> _What is being asked_:
Each entry that follows should be retyped exactly.

> _Materials provided_:
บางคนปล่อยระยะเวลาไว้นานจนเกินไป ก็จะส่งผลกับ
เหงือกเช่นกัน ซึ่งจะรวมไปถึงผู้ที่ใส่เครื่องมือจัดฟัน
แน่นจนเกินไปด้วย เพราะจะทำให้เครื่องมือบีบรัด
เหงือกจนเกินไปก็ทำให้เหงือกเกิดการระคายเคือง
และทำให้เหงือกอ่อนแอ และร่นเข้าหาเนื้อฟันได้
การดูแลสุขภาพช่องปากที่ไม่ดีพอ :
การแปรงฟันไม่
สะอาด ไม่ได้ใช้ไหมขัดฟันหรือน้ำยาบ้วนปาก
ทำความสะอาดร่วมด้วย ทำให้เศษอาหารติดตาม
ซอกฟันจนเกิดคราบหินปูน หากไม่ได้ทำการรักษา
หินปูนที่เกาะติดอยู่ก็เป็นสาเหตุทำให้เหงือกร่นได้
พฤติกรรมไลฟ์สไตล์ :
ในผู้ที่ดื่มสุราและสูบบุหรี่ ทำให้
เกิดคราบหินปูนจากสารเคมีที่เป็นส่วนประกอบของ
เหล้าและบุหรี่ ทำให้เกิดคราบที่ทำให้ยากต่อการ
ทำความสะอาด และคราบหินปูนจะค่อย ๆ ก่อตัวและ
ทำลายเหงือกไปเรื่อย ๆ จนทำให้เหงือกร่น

> _Task answer_:
บางคนปล่อยระยะเวลาไว้นานจนเกินไป ก็จะส่งผลกับ
เหงือกเช่นกัน ซึ่งจะรวมไปถึงผู้ที่ใส่เครื่องมือจัดฟัน
แน่นจนเกินไปด้วย เพราะจะทำให้เครื่องมือบีบรัด
เหงือกจนเกินไปก็ทำให้เหงือกเกิดการระคายเคือง
และทำให้เหงือกอ่อนแอ และร่นเข้าหาเนื้อฟันได้
การดูแลสุขภาพช่องปากที่ไม่ดีพอ :
การแปรงฟันไม่
สะอาด ไม่ได้ใช้ไหมขัดฟันหรือน้ำยาบ้วนปาก
ทำความสะอาดร่วมด้วย ทำให้เศษอาหารติดตาม
ซอกฟันจนเกิดคราบหินปูน หากไม่ได้ทำการรักษา
หินปูนที่เกาะติดอยู่ก็เป็นสาเหตุทำให้เหงือกร่นได้
พฤติกรรมไลฟ์สไตล์ :
ในผู้ที่ดื่มสุราและสูบบุหรี่ ทำให้
เกิดคราบหินปูนจากสารเคมีที่เป็นส่วนประกอบของ
เหล้าและบุหรี่ ทำให้เกิดคราบที่ทำให้ยากต่อการ
ทำความสะอาด และคราบหินปูนจะค่อย ๆ ก่อตัวและ
ทำลายเหงือกไปเรื่อย ๆ จนทำให้เหงือกร่น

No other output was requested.